甲状腺ホルモン不足→下垂体-甲状腺フィ-ドバック機構によるTRH(TSH放出ホルモン)上昇→TSHとプロラクチン上昇

がおこるため、結果としてプロラクチンが上昇(高プロラクチン血症)を引き起こし、プロラクチン自体の排卵抑制作用、着床阻害作用によって不妊症、流産の原因となります。

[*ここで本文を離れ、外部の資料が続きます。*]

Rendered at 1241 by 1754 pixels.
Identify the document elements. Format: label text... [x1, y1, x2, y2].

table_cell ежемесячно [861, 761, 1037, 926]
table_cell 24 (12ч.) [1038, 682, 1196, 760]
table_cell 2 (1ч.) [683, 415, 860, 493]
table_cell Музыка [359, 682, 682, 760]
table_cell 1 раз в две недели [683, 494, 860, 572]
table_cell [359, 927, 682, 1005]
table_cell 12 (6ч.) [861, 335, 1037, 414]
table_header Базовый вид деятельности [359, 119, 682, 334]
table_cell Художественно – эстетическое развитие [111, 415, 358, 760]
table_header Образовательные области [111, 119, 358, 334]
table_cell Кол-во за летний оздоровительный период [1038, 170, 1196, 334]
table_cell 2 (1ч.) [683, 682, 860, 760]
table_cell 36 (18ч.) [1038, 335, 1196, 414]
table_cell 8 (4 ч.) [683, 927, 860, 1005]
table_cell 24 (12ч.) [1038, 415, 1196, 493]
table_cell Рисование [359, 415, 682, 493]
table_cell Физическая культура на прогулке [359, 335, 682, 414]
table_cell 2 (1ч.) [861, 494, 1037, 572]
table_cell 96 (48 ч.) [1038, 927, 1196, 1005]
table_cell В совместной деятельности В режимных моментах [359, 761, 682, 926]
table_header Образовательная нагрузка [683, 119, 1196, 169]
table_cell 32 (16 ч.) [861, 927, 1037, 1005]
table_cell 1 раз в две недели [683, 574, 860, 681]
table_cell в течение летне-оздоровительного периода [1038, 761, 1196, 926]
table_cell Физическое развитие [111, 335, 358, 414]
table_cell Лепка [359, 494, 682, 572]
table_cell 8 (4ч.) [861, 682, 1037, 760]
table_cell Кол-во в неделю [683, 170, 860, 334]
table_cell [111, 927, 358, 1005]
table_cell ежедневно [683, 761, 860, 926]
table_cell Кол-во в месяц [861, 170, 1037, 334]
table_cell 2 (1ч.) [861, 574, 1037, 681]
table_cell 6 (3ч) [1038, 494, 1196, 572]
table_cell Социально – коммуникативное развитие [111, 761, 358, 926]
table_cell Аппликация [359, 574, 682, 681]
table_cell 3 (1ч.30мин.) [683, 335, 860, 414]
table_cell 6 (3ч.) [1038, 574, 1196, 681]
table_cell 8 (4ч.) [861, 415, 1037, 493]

TSH(甲状腺刺激ホルモン)が、子宮内膜NK(ナチュラルキラー)細胞を活性化するとの論文もあります。NK(ナチュラルキラー)細胞は血液中の癌細胞やウイルス感染細胞を排除するリンパ球で、子宮内膜NK細胞として子宮内膜にも存在しますが、NK(ナチュラルキラー)細胞活性が強過ぎると、胎児を排除する(結果として流産)方向に働きます。

妊娠希望女性ではTSH<2.5で行きましょう

妊娠可能かつ甲状腺の病気がない健康女性では、TSHは0.4~3.0μU/mlとされています。一般的な正常上限の5.0でなく3.0をカットオフ値とし、甲状腺ホルモン補充療法を行いTSH<3にすると、80%以上が妊娠したとする報告があります。米国甲状腺学会のガイドラインでは、着床直前から妊娠前期ではTSH<2.5になるよう厳格にコントロールすることが推奨されています。

体外受精周期と甲状腺機能低下症の関係

体外受精(IVF)をおこなう際、採卵前の卵巣刺激によって急激な甲状腺機能低下(TSH上昇・ FT4低下)を起こすとされます。卵巣刺激で多数の卵胞が発育した結果、急激な血中エストロゲン(女性ホルモン)増加がおこり、血中の甲状腺ホルモンと結合するTBG(甲状腺ホルモン結合タンパク)が増加、体内で自由にホルモン作用をおこすFT4が急激に減少し甲状腺機能低下が一気に進むことが原因と考えられています。もともと甲状腺に異常がない方でも、2.5<TSHになることがありますが、甲状腺ホルモンを産生する予備能力のない橋本病や潜在性甲状腺機能低下症の方が体外受精を行った場合、甲状腺に異常がない健常女性に比べ、甲状腺機能低下の程度がはるかに大きくなることが予想されます。

当院の基本的なスタンス

20141114hamadalec初診で来院された患者様にまずTSHの測定を行います。2.5<TSHの患者様には必ず甲状腺専門医へ行ってもらいます。不妊治療に来たのにどうして甲状腺の治療をしなくてはならないのか?と聞かれたことがありますが、甲状腺の治療=不妊治療ですと説明しご納得をいただいたことがあります。最近は甲状腺専門医の先生方の多くが不妊治療への理解を示していただいております。(こちらのような発表をされておられる先生もいらっしゃいます)。特に体外受精を予定されておられる患者様では、採卵周期、移植周期の各時点で必ずTSHの確認を行うようにしています。また、TSH<2.5に安定するまでは採卵移植周期に入らずしばらく甲状腺の治療に専念していただくことで、不利な条件下での採卵移植周期を回避するようにしています。TSH<2.5になってから採卵移植周期に入った方が、結果的には急がば回れで少ない採卵、移植回数で妊娠に結びつきますし、妊娠後の流産という残念な結果も減らすことができます。